** Work request **
Your task is to extract every line from the material below exactly.

** Data shown **

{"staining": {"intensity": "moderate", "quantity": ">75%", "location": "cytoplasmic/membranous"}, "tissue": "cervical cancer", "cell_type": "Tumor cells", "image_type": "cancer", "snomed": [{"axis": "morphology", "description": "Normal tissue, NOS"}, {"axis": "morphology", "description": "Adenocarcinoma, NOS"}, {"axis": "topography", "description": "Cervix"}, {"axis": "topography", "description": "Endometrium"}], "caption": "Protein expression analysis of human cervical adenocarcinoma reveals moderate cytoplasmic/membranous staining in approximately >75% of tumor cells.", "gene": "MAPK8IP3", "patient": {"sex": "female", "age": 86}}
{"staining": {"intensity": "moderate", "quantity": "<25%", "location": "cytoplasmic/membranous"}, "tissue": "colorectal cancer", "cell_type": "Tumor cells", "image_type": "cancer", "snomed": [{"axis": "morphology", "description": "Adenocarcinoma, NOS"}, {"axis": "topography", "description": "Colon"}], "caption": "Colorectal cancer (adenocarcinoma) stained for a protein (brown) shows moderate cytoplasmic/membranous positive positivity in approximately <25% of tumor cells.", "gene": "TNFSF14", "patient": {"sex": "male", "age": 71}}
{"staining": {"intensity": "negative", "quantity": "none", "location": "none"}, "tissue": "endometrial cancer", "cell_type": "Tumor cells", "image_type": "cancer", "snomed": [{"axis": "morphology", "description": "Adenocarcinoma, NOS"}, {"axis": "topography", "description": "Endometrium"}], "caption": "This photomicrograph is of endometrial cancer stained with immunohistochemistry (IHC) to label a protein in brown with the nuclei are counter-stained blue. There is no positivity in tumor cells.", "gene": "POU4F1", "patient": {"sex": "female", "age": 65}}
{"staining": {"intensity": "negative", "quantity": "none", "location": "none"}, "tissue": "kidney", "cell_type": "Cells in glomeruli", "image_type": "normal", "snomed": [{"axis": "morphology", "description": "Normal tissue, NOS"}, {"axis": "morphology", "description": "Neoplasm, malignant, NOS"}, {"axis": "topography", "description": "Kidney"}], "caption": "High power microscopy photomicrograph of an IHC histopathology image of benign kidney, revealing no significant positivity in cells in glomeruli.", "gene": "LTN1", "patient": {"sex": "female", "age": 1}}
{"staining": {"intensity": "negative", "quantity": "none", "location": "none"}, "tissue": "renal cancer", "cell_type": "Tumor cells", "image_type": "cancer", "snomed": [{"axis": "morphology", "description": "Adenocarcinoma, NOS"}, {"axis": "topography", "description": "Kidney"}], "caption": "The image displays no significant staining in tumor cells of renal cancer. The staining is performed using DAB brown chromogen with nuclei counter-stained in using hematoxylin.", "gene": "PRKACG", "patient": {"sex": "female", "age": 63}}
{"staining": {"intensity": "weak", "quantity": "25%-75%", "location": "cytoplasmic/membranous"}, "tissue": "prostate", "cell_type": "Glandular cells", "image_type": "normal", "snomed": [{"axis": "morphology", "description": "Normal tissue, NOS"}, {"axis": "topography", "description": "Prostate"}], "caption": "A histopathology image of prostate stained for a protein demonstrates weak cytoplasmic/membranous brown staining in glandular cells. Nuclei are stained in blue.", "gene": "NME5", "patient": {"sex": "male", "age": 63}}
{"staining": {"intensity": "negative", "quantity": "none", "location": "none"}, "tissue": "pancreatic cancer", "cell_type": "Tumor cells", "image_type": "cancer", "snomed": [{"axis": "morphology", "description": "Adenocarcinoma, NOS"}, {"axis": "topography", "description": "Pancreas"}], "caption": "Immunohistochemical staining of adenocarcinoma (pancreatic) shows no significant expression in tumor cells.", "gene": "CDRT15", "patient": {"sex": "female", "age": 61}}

** Task response **
{"staining": {"intensity": "moderate", "quantity": ">75%", "location": "cytoplasmic/membranous"}, "tissue": "cervical cancer", "cell_type": "Tumor cells", "image_type": "cancer", "snomed": [{"axis": "morphology", "description": "Normal tissue, NOS"}, {"axis": "morphology", "description": "Adenocarcinoma, NOS"}, {"axis": "topography", "description": "Cervix"}, {"axis": "topography", "description": "Endometrium"}], "caption": "Protein expression analysis of human cervical adenocarcinoma reveals moderate cytoplasmic/membranous staining in approximately >75% of tumor cells.", "gene": "MAPK8IP3", "patient": {"sex": "female", "age": 86}}
{"staining": {"intensity": "moderate", "quantity": "<25%", "location": "cytoplasmic/membranous"}, "tissue": "colorectal cancer", "cell_type": "Tumor cells", "image_type": "cancer", "snomed": [{"axis": "morphology", "description": "Adenocarcinoma, NOS"}, {"axis": "topography", "description": "Colon"}], "caption": "Colorectal cancer (adenocarcinoma) stained for a protein (brown) shows moderate cytoplasmic/membranous positive positivity in approximately <25% of tumor cells.", "gene": "TNFSF14", "patient": {"sex": "male", "age": 71}}
{"staining": {"intensity": "negative", "quantity": "none", "location": "none"}, "tissue": "endometrial cancer", "cell_type": "Tumor cells", "image_type": "cancer", "snomed": [{"axis": "morphology", "description": "Adenocarcinoma, NOS"}, {"axis": "topography", "description": "Endometrium"}], "caption": "This photomicrograph is of endometrial cancer stained with immunohistochemistry (IHC) to label a protein in brown with the nuclei are counter-stained blue. There is no positivity in tumor cells.", "gene": "POU4F1", "patient": {"sex": "female", "age": 65}}
{"staining": {"intensity": "negative", "quantity": "none", "location": "none"}, "tissue": "kidney", "cell_type": "Cells in glomeruli", "image_type": "normal", "snomed": [{"axis": "morphology", "description": "Normal tissue, NOS"}, {"axis": "morphology", "description": "Neoplasm, malignant, NOS"}, {"axis": "topography", "description": "Kidney"}], "caption": "High power microscopy photomicrograph of an IHC histopathology image of benign kidney, revealing no significant positivity in cells in glomeruli.", "gene": "LTN1", "patient": {"sex": "female", "age": 1}}
{"staining": {"intensity": "negative", "quantity": "none", "location": "none"}, "tissue": "renal cancer", "cell_type": "Tumor cells", "image_type": "cancer", "snomed": [{"axis": "morphology", "description": "Adenocarcinoma, NOS"}, {"axis": "topography", "description": "Kidney"}], "caption": "The image displays no significant staining in tumor cells of renal cancer. The staining is performed using DAB brown chromogen with nuclei counter-stained in using hematoxylin.", "gene": "PRKACG", "patient": {"sex": "female", "age": 63}}
{"staining": {"intensity": "weak", "quantity": "25%-75%", "location": "cytoplasmic/membranous"}, "tissue": "prostate", "cell_type": "Glandular cells", "image_type": "normal", "snomed": [{"axis": "morphology", "description": "Normal tissue, NOS"}, {"axis": "topography", "description": "Prostate"}], "caption": "A histopathology image of prostate stained for a protein demonstrates weak cytoplasmic/membranous brown staining in glandular cells. Nuclei are stained in blue.", "gene": "NME5", "patient": {"sex": "male", "age": 63}}
{"staining": {"intensity": "negative", "quantity": "none", "location": "none"}, "tissue": "pancreatic cancer", "cell_type": "Tumor cells", "image_type": "cancer", "snomed": [{"axis": "morphology", "description": "Adenocarcinoma, NOS"}, {"axis": "topography", "description": "Pancreas"}], "caption": "Immunohistochemical staining of adenocarcinoma (pancreatic) shows no significant expression in tumor cells.", "gene": "CDRT15", "patient": {"sex": "female", "age": 61}}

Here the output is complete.